▸ **WORK TO COMPLETE**
- 1) From the boat transport thread, write out the text between "Assuming you've already" and "(Jul 8, 2006)", inclusive.
- 2) Translate this sentence from the boat transport thread into Spanish: "Does anyone know of a service in the Corpus Christi area?"

▸ **PASSAGE FOR REVIEW**
-*-*-
# new member can anyone help



## RichS (Jun 3, 2015)

I need Transport HELP and or Advise
I am looking for a transport service to transport a HUNTER 285 from Corpus Christi area to Kansas City.

Does anyone know of a service in the Corpus Christi area?
Also does anyone know of a Sailboat trailer for sale for same sailboat.
LOA. 28.5'
Disp. 7400#
Beam 10.5'
Keel ht 5.5'
Min trailer capacity of 10,000#


----------



## Faster (Sep 13, 2005)

Assuming you've already tried this:

https://www.google.ca/webhp?sourcei...&espv=2&ie=UTF-8#q=Boat+Movers+Corpus+Christi


----------



## ccriders (Jul 8, 2006)

Call House of Boats 361-729-9018 or 1-800-566-2253. They are located in rockport Tx about 45 miles north of Corpus on the ICW and the closest haul out facility at this time. You might also call the Corpus Christ Marina 361-826-3980. They may be able to refer you to a hauling service. They cannot haul you out right now as they do not have a travel lift.
If I can be of any help, send me a pm.
John


----------



## RichS (Jun 3, 2015)

Thanks that's just what I was hoping for, someone familiar with the area and who to call. I will call tomorrow. Thanks again. I will let you know the outcome.


----------



## RichS (Jun 3, 2015)
-*-*-
▸ **PROVIDED DATA**
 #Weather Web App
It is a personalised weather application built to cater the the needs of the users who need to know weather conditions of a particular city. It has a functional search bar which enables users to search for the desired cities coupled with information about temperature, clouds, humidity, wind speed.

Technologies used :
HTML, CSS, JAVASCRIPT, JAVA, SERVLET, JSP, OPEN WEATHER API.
-*-*-
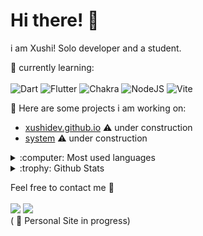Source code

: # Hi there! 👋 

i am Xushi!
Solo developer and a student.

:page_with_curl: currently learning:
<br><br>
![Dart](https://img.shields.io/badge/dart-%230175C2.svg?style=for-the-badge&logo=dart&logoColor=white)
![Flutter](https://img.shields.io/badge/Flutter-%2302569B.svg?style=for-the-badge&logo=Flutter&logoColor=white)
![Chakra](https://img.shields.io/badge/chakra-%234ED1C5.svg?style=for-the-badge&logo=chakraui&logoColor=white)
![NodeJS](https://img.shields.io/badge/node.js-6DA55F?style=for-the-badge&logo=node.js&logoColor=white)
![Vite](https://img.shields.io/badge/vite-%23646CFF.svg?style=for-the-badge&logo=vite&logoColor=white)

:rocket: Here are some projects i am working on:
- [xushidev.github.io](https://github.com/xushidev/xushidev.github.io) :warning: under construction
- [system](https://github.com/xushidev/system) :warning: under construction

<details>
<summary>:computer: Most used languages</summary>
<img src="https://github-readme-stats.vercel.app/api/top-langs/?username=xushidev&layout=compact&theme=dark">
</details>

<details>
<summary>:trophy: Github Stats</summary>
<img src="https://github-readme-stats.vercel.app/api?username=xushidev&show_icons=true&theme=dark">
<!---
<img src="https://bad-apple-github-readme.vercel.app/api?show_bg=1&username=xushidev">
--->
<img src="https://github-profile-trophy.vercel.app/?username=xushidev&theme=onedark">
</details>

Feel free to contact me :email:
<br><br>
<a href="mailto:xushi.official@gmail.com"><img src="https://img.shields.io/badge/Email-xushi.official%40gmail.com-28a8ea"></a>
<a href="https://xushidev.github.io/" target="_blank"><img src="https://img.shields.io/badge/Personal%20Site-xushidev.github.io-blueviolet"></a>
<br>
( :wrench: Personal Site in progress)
-*-*-
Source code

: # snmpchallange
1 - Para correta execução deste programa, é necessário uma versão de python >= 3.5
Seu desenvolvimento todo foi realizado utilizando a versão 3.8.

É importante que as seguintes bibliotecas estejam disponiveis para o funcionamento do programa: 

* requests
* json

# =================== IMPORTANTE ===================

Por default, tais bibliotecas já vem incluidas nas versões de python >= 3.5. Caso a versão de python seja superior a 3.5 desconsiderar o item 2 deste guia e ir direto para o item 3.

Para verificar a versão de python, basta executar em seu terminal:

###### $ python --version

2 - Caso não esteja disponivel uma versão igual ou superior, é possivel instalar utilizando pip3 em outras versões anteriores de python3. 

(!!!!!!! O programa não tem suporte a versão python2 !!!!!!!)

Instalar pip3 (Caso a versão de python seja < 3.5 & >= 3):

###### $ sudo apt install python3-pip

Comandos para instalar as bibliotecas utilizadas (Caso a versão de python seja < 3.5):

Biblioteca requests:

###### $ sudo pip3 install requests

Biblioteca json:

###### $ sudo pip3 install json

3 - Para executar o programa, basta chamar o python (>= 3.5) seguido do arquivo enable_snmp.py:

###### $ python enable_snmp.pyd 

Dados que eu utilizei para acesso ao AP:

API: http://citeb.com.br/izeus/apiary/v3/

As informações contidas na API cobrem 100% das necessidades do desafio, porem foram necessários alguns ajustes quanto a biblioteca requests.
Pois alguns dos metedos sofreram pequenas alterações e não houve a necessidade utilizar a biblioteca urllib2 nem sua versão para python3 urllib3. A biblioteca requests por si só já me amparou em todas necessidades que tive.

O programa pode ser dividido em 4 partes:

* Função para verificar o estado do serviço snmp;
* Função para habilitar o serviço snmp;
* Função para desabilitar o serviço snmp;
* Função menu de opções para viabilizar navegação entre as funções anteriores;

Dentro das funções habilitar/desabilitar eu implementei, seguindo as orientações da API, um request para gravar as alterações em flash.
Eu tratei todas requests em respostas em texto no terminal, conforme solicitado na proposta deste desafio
-*-*-
▸ **EXERCISE RESPONSES**
- 1)
Assuming you've already tried this:

https://www.google.ca/webhp?sourcei...&espv=2&ie=UTF-8#q=Boat+Movers+Corpus+Christi


----------



## ccriders (Jul 8, 2006)

- 2) ¿Alguien conoce algún servicio en la zona de Corpus Christi?